§ **STATED EXERCISE**
Reproduce the entries word for word, starting at the line that contains "state / province: Guanica" and ending at the line that contains "collectors: P. Acevedo-Rodr., A.", with both of those lines included.

§ **EXERCISE MATERIALS**
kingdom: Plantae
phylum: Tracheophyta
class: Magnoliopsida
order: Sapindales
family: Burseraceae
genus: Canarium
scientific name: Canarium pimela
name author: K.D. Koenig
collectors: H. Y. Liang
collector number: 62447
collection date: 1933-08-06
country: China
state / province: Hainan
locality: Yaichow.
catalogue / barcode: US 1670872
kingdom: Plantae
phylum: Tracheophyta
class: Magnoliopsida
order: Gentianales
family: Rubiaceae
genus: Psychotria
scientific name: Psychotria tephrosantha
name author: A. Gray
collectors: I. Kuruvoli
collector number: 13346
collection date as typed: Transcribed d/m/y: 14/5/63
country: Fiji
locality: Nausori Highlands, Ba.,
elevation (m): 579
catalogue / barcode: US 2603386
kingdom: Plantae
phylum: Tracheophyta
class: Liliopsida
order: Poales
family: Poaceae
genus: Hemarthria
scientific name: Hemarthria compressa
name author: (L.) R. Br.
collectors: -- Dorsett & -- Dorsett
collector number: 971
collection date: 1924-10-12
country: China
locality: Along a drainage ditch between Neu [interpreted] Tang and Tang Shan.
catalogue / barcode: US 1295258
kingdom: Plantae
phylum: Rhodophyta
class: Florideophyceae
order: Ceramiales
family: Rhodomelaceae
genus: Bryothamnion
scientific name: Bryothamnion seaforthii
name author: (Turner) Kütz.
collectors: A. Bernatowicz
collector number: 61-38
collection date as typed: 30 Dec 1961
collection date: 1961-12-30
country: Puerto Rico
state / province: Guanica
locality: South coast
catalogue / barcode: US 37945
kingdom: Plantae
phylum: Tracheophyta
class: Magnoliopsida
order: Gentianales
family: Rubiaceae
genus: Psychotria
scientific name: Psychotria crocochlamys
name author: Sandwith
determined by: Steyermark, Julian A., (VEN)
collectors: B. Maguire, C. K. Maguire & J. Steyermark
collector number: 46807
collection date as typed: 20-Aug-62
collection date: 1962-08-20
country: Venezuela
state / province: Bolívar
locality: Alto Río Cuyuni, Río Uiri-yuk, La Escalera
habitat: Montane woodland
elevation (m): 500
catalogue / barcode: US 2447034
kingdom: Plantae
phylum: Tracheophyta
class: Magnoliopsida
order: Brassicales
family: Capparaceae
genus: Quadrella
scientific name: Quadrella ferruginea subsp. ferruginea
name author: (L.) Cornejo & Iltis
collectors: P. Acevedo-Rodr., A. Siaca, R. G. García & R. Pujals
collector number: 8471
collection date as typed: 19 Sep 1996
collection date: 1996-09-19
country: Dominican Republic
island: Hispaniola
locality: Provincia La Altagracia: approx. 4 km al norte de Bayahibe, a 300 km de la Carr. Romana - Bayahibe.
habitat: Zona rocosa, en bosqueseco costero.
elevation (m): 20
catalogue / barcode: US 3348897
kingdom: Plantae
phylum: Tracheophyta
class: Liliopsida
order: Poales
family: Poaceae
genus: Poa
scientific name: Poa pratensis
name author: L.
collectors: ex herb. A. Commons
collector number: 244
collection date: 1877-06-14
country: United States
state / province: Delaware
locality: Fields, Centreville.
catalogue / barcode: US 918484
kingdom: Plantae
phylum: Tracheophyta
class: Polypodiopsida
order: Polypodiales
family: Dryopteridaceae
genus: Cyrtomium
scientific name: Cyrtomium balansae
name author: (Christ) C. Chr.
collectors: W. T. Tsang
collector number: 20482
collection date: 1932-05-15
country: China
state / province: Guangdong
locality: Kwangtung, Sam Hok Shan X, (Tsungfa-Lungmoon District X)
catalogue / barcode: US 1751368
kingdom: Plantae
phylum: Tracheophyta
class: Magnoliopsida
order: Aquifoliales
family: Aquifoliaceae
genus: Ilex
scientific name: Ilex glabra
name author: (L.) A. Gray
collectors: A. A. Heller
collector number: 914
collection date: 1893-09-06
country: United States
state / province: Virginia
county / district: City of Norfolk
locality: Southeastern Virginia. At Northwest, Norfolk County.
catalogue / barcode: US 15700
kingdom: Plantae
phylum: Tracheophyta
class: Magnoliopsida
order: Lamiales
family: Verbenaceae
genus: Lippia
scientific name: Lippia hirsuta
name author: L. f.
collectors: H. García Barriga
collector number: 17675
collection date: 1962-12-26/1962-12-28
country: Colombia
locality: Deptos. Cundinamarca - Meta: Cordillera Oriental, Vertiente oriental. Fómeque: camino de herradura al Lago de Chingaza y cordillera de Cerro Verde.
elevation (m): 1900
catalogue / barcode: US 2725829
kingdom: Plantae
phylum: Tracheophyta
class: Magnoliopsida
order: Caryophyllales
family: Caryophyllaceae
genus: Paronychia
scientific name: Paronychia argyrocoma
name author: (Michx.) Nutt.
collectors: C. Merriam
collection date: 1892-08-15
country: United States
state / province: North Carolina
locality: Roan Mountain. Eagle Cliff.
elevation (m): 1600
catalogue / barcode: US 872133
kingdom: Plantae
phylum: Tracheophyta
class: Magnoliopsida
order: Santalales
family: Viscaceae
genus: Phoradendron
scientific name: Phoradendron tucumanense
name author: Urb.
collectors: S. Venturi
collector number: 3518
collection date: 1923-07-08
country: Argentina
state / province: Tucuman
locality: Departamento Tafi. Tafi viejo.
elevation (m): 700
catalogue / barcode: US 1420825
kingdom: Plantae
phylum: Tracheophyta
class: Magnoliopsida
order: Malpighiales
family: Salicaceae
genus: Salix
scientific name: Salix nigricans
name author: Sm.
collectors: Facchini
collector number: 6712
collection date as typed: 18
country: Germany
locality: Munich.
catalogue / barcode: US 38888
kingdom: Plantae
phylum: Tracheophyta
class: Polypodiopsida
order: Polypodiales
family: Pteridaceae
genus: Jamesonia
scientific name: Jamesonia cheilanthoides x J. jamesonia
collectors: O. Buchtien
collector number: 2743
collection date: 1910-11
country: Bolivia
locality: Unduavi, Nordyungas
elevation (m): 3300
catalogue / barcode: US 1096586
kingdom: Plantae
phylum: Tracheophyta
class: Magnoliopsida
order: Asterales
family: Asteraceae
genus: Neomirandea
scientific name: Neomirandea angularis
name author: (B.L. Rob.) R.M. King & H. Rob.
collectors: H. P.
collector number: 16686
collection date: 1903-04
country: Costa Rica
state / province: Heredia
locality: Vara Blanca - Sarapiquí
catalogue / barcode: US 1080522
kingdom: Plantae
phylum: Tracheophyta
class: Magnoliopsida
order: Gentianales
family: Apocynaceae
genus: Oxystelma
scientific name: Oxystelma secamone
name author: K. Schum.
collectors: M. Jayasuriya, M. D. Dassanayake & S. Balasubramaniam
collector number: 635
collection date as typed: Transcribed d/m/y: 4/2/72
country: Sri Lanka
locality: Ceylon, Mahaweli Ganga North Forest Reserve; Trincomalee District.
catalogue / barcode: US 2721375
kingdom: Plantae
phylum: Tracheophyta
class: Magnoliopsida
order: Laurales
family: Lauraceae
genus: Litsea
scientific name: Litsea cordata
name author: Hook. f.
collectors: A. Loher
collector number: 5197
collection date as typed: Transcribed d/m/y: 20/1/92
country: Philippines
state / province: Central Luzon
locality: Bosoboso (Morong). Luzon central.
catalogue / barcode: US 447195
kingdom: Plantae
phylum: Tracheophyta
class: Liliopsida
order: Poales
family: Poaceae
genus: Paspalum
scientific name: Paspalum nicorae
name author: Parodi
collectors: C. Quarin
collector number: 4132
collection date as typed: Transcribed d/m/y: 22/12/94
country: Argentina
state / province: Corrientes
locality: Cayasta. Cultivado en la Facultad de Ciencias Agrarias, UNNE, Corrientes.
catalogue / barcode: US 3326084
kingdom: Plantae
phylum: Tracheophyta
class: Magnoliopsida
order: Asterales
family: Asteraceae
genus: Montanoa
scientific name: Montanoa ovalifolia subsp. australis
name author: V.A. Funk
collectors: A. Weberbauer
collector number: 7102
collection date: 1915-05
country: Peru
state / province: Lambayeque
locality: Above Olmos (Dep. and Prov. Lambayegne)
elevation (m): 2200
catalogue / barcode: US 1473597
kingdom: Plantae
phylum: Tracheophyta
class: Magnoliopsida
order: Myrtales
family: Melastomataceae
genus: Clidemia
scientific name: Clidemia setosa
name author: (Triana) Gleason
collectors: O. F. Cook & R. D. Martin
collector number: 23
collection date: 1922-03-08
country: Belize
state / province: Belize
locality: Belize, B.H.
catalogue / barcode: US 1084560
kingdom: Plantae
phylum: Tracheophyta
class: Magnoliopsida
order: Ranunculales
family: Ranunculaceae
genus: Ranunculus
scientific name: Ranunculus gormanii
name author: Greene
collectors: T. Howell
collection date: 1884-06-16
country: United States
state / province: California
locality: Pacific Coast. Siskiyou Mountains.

§ **RESULT**
state / province: Guanica
locality: South coast
catalogue / barcode: US 37945
kingdom: Plantae
phylum: Tracheophyta
class: Magnoliopsida
order: Gentianales
family: Rubiaceae
genus: Psychotria
scientific name: Psychotria crocochlamys
name author: Sandwith
determined by: Steyermark, Julian A., (VEN)
collectors: B. Maguire, C. K. Maguire & J. Steyermark
collector number: 46807
collection date as typed: 20-Aug-62
collection date: 1962-08-20
country: Venezuela
state / province: Bolívar
locality: Alto Río Cuyuni, Río Uiri-yuk, La Escalera
habitat: Montane woodland
elevation (m): 500
catalogue / barcode: US 2447034
kingdom: Plantae
phylum: Tracheophyta
class: Magnoliopsida
order: Brassicales
family: Capparaceae
genus: Quadrella
scientific name: Quadrella ferruginea subsp. ferruginea
name author: (L.) Cornejo & Iltis
collectors: P. Acevedo-Rodr., A. Siaca, R. G. García & R. Pujals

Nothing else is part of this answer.